It was our 15th Wedding Anniversary last Wednesday. Our tradition is to go for a steak dinner. But now, we have one more. A few years ago, I started asking her this simple question, “What are three things I can do to be a greater blessing to you?” on every anniversary. Once she answers, she asks me the same question. It may sound like a small change in our anniversary tradition, but I think it made a big difference in our marriage. Though the question remains the same, the answers are always different, so it makes our anniversary dinner more meaningful. But most importantly, as we begin to answer the question, we get valuable knowledge about what each other wants from each other that was difficult to communicate in our daily lives.
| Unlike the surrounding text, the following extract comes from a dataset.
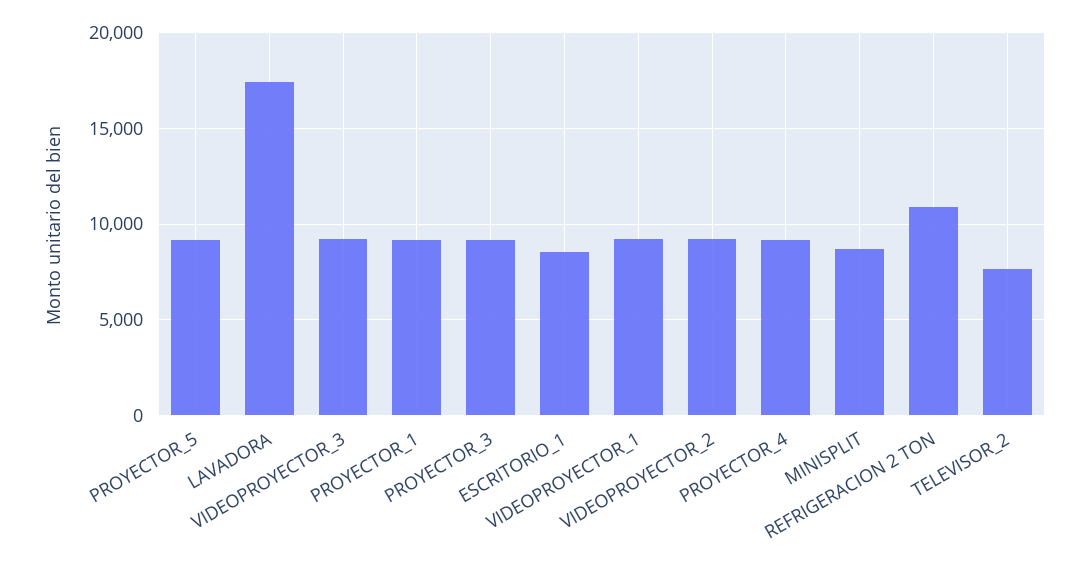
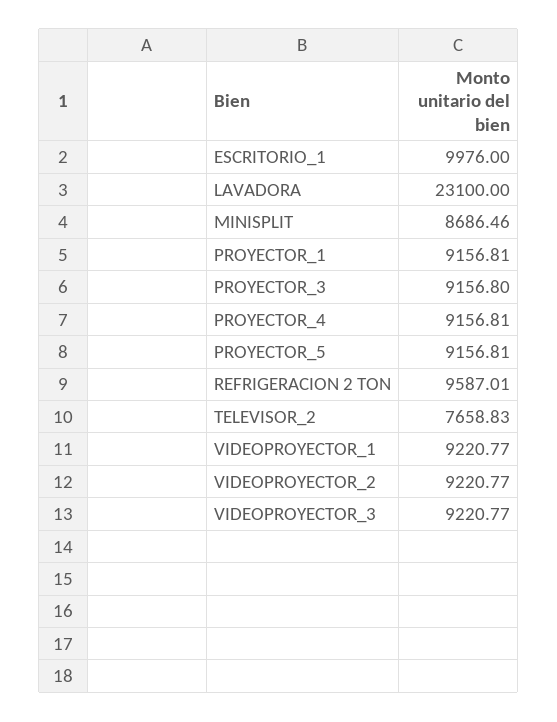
LAVADORA: 17500 -> 23100
ESCRITORIO_1: 8500 -> 9976
REFRIGERACION 2 TON: 11000 -> 9587.01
What I have come to realize is that what my wife requests from me often sounds like a tiny change. But just as painful blisters happen through small but repeated agitation, small change is not small at all. When I make the requested adjustments, I know she will be much more satisfied and less agitated, increasing the chance of a happier marriage.
It is easy to ignore what we consider to be small problems. However, we always need to factor in frequency and duration to understand the real impact. Small lies, small misunderstanding, small revenge, all become something big as they pile up, for a long time.
We typically try to create a big difference through big change. But most of the important things in life, such as relationships, health, growth and character, require constant small deposits for a long time, not a big deposit for a short duration. It may sound disappointing, but it is also good news. Because we just need to start paying attention to the small routines and habits in our lives and make necessary adjustments.